EXTRACT TO READ —
□ □ □ □
JWT authentication
JWT auth uses signed bearer tokens instead of cookie sessions — a good fit for mobile apps, third-party API clients, and stateless services. Covara provides a server-side JWT adapter and a client JWTClient + useJWTAuth hook with pluggable token storage.
Server
Use the jwtSession session strategy so the middleware validates Authorization: Bearer <token> and populates the request user. It's decoupled from how the user logs in — so the same credential providers (login, signup, social, …) issue JWTs instead of cookies just by swapping the strategy.
□ □ □ □
WHAT YOU NEED TO DO —
a) Can you transcribe part of the JWT authentication text word for word, beginning at the words "JWT authentication" and stopping after the words "pluggable token storage."?
b) Answer these questions from the JWT authentication text:
(i) What does Covara provide on the client side?
(ii) Which session strategy should the server use?
(iii) What header does the middleware validate?
c) How would you translate this sentence from the JWT authentication text into Spanish: "Covara provides a server-side JWT adapter and a client JWTClient + useJWTAuth hook with pluggable token storage."?
□ □ □ □
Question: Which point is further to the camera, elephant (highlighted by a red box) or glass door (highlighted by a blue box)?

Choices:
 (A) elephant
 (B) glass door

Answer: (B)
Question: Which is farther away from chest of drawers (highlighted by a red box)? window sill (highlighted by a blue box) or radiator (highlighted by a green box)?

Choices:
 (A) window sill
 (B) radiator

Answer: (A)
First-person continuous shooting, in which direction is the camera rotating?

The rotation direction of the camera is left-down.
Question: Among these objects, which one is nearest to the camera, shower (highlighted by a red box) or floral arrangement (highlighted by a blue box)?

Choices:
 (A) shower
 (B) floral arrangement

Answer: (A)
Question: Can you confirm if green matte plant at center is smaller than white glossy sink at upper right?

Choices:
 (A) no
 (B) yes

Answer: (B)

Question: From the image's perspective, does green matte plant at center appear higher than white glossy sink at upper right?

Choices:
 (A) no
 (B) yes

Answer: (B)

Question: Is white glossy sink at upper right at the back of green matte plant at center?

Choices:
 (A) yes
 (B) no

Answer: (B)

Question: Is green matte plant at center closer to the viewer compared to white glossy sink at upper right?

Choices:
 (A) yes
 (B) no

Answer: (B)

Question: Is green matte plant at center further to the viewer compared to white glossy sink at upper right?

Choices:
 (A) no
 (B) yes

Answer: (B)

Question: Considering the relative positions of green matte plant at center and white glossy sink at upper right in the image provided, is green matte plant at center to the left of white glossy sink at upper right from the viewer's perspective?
□ □ □ □
SOLUTIONS TO THE EXERCISE —
a)
JWT authentication
JWT auth uses signed bearer tokens instead of cookie sessions — a good fit for mobile apps, third-party API clients, and stateless services. Covara provides a server-side JWT adapter and a client JWTClient + useJWTAuth hook with pluggable token storage.

b)
(i) A JWTClient and a useJWTAuth hook with pluggable token storage.
(ii) The jwtSession session strategy.
(iii) Authorization: Bearer <token>

c) Covara proporciona un adaptador JWT del lado del servidor y un JWTClient de cliente + hook useJWTAuth con almacenamiento de tokens conectable.